▶ **TEXT PROVIDED**:
-- START --
The Guide to
Austin-area Birding Sites
Good places to see birds in and around Austin
Basin Wilderness Preserve -
805 North Capital of Texas
Highway, Austin TX 78746,
Location: From Loop 1 (MoPac Expressway): Go west on RM 2244 (Bee Cave Rd.) for 3.6 miles to the intersection with Loop 360 (Capital of Texas Highway). Turn right (north) onto Loop 360 and follow it for 1.1 mile to Wild Basin, on the right. Or: Driving south on Loop 360, go 3.1 miles past the Colorado River; Wild Basin will be on the left.
Habitats: Oak-juniper woodland. Riparian habitat along Bee Creek. Wild Basin hosts such typical birds of the Texas Hill Country as Western Scrub-Jay, “Black-crested” Titmouse, Bewick’s Wren, and Northern Cardinal. A few Golden-cheeked Warblers may be heard singing early in the breeding season, but they are probably no longer regular nesters. (Black-capped Vireos still nest on the adjacent Vireo Preserve, but this area is closed to the public—please do not trespass.)
Facilities: Nature center, gift shop, trails (some of them handicapped accessible), interpretative programs for adults and childen, restrooms. Bird checklist available. Voluntary entrance fee.
Bend County Park (Paleface
Park) - 2011
North Pace Bend Rd., Spicewood
TX 78669, (512) 264-1482
Location: From the Texas Highway 71/RM 620 junction in Bee Cave, follow Texas 71 west for 15 miles to the intersection with RM 2322. Turn right (north) onto RM 2322 and follow it 4 miles to the Park entrance.
-- END --
▶ **WHAT IS ASKED**:
1 - Write out the portion of the Austin-area birding guide from "Facilities: Nature center, gift" to "Voluntary entrance fee.", reproducing it word for word.
2 - Continue the guide to Austin-area birding sites, starting immediately after its final sentence.
The material that follows bears no relation to the Austin birding guide.

▶ **RECORDED DATA**:
-- START --
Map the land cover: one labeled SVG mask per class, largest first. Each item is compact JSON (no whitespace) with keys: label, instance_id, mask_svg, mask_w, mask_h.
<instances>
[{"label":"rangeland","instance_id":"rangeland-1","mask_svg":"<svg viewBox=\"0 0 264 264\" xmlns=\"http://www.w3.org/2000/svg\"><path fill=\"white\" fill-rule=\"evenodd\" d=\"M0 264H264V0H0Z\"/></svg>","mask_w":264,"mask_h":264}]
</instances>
-- END --
▶ **RESULTS IN ORDER**:
1 -
Facilities: Nature center, gift shop, trails (some of them handicapped accessible), interpretative programs for adults and childen, restrooms. Bird checklist available. Voluntary entrance fee.

2 -
Habitats: Lake and lakefront. Other Park habitats, such as mesquite savannahs and cactus patches, show western dryland influences. Look for resident Golden-fronted Woodpeckers near the entrance station; a number of sparrows overwinter in fields near the station, including Grasshopper Sparrow. In the Maxey Cove area, Canyon Wrens, Canyon Towhees, and Rufous-crowned Sparrows are resident and Cactus Wrens are often found. At Mudd Cove look for nesting Cactus Wrens and Bell’s Vireos; American Pipits overwinter. Bushtits are resident in the center of the Park. Pyrrhuloxias sometimes (and Common Ravens more often) occur in the Park during winter. Forster’s Terns are regular over Lake Travis during migration and winter; Ospreys are also regular, but less common.
Facilities: Map, trails (some of them handicapped accessible), restrooms, picnic area. Swimming and camping. Entrance fee.
Further exploration: The nearby Haynie Flat Rd. area supports many of the species found in the Park; Verdins have also been reported here.
Pool County Park -
24300 Hamilton Pool Rd.,
Dripping Springs TX 78620
Location: Follow Texas Highway 71 west to Hamilton Pool Rd. (RM 3238). Turn left (south) onto Hamilton Pool Rd. and follow it for about 13 miles to the Park entrance, on the right.
Habitats: Oak-juniper woodland; some restored grasslands. Along Hamilton Creek and the Pedernales River, riparian habitats with Bald Cypress. Hamilton Pool is a cavern whose roof collapsed long ago, leaving it open to the sky; Hamilton Creek flows into the pool as a waterfall. Canyon Wrens are permanent residents around the Pool. Downstream from the Pool, the Hamilton Creek area supports such locally uncommon nesters as Acadian Flycatcher and Louisiana Waterthrush. Golden-cheeked Warblers also nest near the Creek.
Facilities: Map, trails, restrooms, swimming. Bird checklist available. Entrance fee. The Park closes to additional visitors when the parking lot fills to capacity (often the case on weekends).
Further exploration: The Westcave Preserve is a bit farther down Hamilton Pool Rd. (take the first gate on the right past the Pedernales River). The Preserve offers weekend walks, introducing visitors to the Hill Country’s environment; these are at 10 and 12 a.m. and 2 and 4 p.m., weather permitting. Wear appropriate footgear. Donations are accepted. Telephone: (830) 825-3442.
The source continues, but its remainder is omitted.